One of them is Walt Kaurin, the new baggage performance manager, whose leathery skin shows his 24 years working outside on the ramp for Atlantic Southeast. Told of Mr. Atkin’s remark, Mr. Kaurin grimaced, explained his initial reluctance to become a manager, then, adopting a smile, said, “I was pretty confident we could fix it.”
It will take time. October mishandled bag numbers, not yet released by the Transportation Department, will again be poor for Atlantic Southeast, said Joe Kolshak, an executive vice president at Delta, whose own bag performance is highly dependent on the regional carrier.
Getting those 300 new hires up to speed will not be easy. “They’re minimum wage in many cases,” Mr. Kolshak said. “And there’s high turnover.”
Financial problems have slowed industry investment in technology that could improve bag handling. Radio frequency identification tags, in wide use among retailers to track inventory, would allow airlines to easily know if a bag did not make a flight. Then, the passenger could be warned via text messaging not to waste time at the carousel, and to call to arrange a delivery.
Not waiting for airlines, McCarran International Airport in Las Vegas is installing radio frequency readers and tagging all outgoing luggage. The tags cost about 20 cents each, but are worth it to a city that relies so heavily on tourists.
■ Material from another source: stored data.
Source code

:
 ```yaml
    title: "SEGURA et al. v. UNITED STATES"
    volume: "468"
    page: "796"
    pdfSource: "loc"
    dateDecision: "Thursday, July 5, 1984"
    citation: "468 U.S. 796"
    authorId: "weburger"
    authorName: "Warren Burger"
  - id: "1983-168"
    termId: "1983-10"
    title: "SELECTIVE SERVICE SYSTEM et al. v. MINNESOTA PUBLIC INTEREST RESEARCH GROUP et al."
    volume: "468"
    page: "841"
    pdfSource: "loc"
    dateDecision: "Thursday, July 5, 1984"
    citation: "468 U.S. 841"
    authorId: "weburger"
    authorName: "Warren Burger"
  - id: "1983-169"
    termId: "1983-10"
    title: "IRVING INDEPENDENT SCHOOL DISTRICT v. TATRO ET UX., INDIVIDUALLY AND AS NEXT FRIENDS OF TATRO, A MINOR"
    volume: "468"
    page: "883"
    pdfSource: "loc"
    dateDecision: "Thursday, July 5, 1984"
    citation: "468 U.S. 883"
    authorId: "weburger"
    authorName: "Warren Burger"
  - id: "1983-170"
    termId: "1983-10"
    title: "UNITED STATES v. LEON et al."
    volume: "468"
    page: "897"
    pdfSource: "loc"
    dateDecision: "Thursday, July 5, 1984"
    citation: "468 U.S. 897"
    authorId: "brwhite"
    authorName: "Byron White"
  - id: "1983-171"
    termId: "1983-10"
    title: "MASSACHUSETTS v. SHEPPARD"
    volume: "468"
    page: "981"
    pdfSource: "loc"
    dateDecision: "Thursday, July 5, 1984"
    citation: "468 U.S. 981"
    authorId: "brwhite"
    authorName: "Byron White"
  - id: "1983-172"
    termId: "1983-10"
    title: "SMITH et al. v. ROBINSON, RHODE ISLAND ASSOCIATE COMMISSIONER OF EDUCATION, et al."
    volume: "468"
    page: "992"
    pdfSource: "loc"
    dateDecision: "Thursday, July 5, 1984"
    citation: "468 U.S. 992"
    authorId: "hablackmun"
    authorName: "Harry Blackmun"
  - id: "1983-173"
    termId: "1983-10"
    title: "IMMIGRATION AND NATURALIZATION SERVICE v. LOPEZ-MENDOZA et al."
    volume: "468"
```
“If they have a bad travel experience, they’ll look at each other and say, ‘Wow, we don’t want to do that again,’ ” said Samuel Ingalls, assistant director of aviation.
Meanwhile, airlines can hope more travelers adopt the Zen thinking of Pamela Ingram, a Binghamton, N.Y., consultant who travels five days a week. She checks her bags, fearlessly. In the rare instances — once this year — of a tardy bag, she happily makes do.
“I got to go to my meeting in jeans,” Ms. Ingram said. “You can’t travel this much and expect everything to go right.”